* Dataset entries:
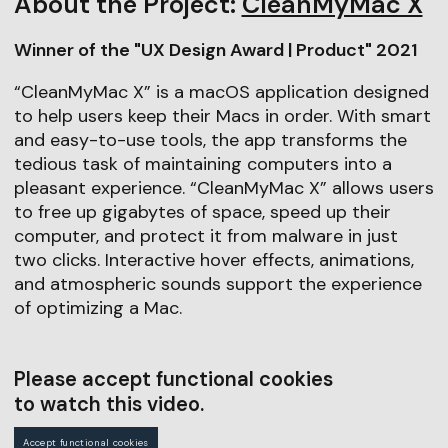
About the Project:
CleanMyMac X
Winner of the "UX Design Award | Product" 2021
“CleanMyMac X” is a macOS application designed
to help users keep their Macs in order. With smart
and easy-to-use tools, the app transforms the
tedious task of maintaining computers into a
pleasant experience. “CleanMyMac X” allows users
to free up gigabytes of space, speed up their
computer, and protect it from malware in just
two clicks. Interactive hover effects, animations,
and atmospheric sounds support the experience
of optimizing a Mac.
Please accept functional cookies
to watch this video.
Accept functional cookies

* About this task: Across the entries above, work out how many lines hold "functional". The answer is that number alone.

* Worked solution: 2